No word-processor documents. Do not send email. Use only “Attach File”. Do not enter any text into the Submission or Comments boxes on Blackboard; I do not read them. Use only the “Attach File” section followed by the Submit button. (If you want to send me comments about your assignment, use email.)
Your instructor may also mark the assignment13
directory in your CLS account after the due date. Leave everything there on the CLS. Do not delete any assignment work from the CLS until after the term is over!
Your instructor may also mark the files on your CentOS VM after the due date. Leave everything there on your CentOS VM. Do not delete any assignment work from the CentOS VM until after the term is over!

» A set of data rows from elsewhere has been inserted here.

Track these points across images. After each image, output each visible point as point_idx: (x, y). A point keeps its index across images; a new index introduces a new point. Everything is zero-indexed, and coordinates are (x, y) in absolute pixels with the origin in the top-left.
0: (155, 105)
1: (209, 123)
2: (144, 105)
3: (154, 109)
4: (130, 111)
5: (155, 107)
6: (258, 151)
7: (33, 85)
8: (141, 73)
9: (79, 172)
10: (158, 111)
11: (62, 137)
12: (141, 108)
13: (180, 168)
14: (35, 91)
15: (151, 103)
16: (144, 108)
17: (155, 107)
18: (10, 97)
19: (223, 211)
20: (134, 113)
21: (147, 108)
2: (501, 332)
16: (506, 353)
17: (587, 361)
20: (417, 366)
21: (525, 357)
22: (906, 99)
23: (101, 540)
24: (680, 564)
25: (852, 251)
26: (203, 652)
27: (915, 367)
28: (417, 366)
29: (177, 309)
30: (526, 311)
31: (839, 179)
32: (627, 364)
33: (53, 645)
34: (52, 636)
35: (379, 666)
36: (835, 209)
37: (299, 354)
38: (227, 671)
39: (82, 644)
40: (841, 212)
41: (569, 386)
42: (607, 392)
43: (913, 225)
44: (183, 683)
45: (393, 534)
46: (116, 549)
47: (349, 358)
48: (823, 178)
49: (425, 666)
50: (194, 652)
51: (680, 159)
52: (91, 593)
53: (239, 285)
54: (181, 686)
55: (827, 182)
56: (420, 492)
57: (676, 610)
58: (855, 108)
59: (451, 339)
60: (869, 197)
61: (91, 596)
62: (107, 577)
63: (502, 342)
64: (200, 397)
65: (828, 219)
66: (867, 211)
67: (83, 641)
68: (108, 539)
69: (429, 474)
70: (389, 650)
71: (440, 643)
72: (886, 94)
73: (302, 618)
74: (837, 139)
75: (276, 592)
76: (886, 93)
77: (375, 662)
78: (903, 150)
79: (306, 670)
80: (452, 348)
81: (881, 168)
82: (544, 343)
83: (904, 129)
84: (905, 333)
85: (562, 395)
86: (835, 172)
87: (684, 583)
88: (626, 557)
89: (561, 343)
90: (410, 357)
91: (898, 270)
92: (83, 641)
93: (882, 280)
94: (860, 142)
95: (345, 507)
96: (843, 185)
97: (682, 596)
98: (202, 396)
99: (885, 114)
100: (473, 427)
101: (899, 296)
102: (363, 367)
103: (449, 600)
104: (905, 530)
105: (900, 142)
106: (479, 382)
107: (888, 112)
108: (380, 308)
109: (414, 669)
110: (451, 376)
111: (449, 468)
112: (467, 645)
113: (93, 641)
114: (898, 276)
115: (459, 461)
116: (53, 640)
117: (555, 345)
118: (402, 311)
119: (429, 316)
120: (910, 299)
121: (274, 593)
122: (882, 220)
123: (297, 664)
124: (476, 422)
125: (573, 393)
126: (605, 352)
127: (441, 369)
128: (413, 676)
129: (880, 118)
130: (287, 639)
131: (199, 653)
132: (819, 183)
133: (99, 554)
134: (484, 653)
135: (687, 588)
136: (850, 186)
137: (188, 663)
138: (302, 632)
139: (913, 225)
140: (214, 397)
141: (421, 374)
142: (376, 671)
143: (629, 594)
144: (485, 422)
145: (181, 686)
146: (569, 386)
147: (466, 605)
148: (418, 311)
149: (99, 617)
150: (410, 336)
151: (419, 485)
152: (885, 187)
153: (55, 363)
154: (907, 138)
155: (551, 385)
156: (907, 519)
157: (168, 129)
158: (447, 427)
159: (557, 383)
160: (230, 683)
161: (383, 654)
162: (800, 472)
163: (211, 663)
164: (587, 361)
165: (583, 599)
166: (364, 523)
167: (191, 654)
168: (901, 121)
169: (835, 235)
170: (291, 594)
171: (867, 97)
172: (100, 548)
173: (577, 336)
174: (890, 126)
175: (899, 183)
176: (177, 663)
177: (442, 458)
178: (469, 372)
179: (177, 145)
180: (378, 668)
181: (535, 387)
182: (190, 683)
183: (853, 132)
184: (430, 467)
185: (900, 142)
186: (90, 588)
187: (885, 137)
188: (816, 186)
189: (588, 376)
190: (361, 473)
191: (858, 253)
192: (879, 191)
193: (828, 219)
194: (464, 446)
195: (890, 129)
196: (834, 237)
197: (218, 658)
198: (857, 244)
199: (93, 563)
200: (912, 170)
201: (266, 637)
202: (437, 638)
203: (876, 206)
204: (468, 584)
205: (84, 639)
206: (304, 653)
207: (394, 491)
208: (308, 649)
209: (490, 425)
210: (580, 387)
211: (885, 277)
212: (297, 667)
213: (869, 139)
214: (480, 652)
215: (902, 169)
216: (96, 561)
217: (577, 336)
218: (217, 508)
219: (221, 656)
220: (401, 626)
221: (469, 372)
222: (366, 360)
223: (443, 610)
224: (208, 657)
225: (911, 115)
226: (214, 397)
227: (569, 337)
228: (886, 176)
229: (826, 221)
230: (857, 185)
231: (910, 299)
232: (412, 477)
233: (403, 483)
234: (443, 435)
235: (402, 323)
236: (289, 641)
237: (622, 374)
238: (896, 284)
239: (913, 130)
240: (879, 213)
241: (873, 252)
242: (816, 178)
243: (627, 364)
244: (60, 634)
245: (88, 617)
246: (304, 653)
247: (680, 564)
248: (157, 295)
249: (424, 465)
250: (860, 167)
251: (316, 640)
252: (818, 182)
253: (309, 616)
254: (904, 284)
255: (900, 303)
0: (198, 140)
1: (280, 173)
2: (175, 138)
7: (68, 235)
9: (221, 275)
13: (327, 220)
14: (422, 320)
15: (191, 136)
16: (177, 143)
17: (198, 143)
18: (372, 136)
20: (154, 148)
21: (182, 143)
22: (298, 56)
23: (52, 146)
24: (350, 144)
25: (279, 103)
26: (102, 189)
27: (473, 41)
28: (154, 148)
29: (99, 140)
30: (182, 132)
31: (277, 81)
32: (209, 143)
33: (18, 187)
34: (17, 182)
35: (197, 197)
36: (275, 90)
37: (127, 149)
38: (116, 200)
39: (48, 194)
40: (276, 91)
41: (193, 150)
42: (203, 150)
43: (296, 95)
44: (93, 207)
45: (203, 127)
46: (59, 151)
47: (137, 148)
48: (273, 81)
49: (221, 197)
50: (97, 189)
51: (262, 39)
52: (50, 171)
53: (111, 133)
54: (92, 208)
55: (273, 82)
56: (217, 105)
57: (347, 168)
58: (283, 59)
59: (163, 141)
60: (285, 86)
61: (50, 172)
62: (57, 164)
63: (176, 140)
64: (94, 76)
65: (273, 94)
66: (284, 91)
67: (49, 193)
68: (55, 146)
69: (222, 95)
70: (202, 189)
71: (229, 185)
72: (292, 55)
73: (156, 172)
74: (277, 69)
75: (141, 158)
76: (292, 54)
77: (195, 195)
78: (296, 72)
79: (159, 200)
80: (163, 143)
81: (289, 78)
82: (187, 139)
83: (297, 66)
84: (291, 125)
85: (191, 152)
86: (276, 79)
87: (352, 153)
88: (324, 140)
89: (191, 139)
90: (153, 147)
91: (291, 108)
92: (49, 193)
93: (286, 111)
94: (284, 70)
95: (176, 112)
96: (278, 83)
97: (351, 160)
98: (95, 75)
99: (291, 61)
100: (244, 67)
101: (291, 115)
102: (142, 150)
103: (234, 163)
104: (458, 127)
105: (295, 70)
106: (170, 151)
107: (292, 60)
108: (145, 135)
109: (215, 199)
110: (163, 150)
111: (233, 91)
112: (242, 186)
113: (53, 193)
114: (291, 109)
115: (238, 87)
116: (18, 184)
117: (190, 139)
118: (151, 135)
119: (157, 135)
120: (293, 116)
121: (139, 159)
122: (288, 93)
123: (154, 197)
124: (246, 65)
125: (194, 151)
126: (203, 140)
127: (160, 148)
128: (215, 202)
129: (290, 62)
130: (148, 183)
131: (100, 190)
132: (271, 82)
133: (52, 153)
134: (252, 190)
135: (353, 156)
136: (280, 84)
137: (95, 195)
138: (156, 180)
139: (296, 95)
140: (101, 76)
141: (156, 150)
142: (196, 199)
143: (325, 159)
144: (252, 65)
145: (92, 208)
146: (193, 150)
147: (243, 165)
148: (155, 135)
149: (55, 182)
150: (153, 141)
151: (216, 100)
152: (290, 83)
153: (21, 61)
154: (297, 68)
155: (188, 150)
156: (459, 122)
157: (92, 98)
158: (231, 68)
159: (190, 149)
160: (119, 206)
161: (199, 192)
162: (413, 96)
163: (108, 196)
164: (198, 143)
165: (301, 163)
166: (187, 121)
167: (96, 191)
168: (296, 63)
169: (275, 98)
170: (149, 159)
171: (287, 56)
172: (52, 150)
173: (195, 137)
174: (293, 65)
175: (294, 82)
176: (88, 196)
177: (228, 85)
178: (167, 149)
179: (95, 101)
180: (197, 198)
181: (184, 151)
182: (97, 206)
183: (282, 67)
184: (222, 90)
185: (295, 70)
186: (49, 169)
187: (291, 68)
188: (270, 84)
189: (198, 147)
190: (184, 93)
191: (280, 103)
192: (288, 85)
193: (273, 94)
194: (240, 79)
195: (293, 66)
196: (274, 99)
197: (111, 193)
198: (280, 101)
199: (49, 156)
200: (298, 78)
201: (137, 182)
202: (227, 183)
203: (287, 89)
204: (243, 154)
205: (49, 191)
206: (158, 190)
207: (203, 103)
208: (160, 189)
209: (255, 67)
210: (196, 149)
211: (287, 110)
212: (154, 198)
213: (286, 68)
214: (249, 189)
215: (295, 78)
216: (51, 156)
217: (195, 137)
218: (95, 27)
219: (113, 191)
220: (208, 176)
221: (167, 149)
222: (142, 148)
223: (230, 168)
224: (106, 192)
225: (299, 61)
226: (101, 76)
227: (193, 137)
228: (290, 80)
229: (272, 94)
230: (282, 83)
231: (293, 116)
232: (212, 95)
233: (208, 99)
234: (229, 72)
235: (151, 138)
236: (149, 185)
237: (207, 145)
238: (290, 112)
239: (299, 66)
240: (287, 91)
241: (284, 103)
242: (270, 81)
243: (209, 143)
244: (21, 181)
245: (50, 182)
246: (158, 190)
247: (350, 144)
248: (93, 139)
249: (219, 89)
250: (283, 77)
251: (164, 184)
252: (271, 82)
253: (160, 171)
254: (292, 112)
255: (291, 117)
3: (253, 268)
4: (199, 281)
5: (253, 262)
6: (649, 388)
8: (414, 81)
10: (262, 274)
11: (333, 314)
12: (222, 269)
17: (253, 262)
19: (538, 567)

Use the exact file name given above. Upload only one single file of plain text, not HTML, not MSWord. No fonts, no word-processing. Plain text only.
Did I mention that the format is plain text (suitable for VIM/Nano/Pico/Gedit or Notepad)?
NO EMAIL, WORD PROCESSOR, PDF, RTF, or HTML DOCUMENTS ACCEPTED.
No marks are awarded for submitting under the wrong assignment number or for using the wrong file name. Use the exact name given above.
WARNING: Some inattentive students don’t read all these words. Don’t make that mistake! Be exact.
READ ALL THE WORDS. OH PLEASE, PLEASE, PLEASE READ ALL THE WORDS!